The mean age of the patients in the series was 57 years (34 to 75 years) and the mean penile curvature was 60 degrees (range, 40 to 90 degrees). Nearly one-third (32%) of the patients recalled penile trauma, which was usual, Dr. Jordan said, according to his experience in treating the disease.
Prior to surgical intervention, pharmacotherapy was tried in 43 patients (75%), and the mean time to surgery was 3 years. Surgery involved incision/excision of the plaque and grafting of the defect with either a dermal graft (43 patients) or an SIS graft (15 patients). Surgery corrected the curvature to within 10 degrees of normal.
Postoperative complications included difficulty in voiding in three patients (5%), transient numbness or hyperesthesia of the glans in 12 patients (20%), and penile swelling in four patients (7%). Among those who received the dermal graft, two had curvature recurrence, seven had erection deterioration, and six were started on intracavernosal injections (ICI) and showed adequate response. Of those receiving the SIS graft, one man had recurrence of curvature, one reported a residual curve of 15 degrees, and one had deterioration of erection that improved with ICI.

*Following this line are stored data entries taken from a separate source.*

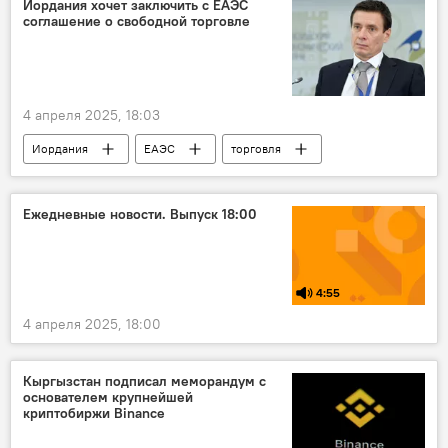
Иордания хочет заключить с ЕАЭС
соглашение о свободной торговле
4 апреля 2025, 18:03
Иордания
ЕАЭС
торговля
соглашение
Андрей Слепнев
инвестиции
ЕЭК
Ежедневные новости. Выпуск 18:00
4:55
4 апреля 2025, 18:00
Кыргызстан подписал меморандум с
основателем крупнейшей
криптобиржи Binance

Ninety-one percent of patients in this study were satisfied with their ability to achieve erections with the use of pharmacotherapy, the authors reported.
"Our criteria for success are relatively rigid," Dr. Jordan said. "The patient has to have a correction of curvature such that residual curvature does not impede intercourse, and erections have to be maintained at levels that existed before the surgery."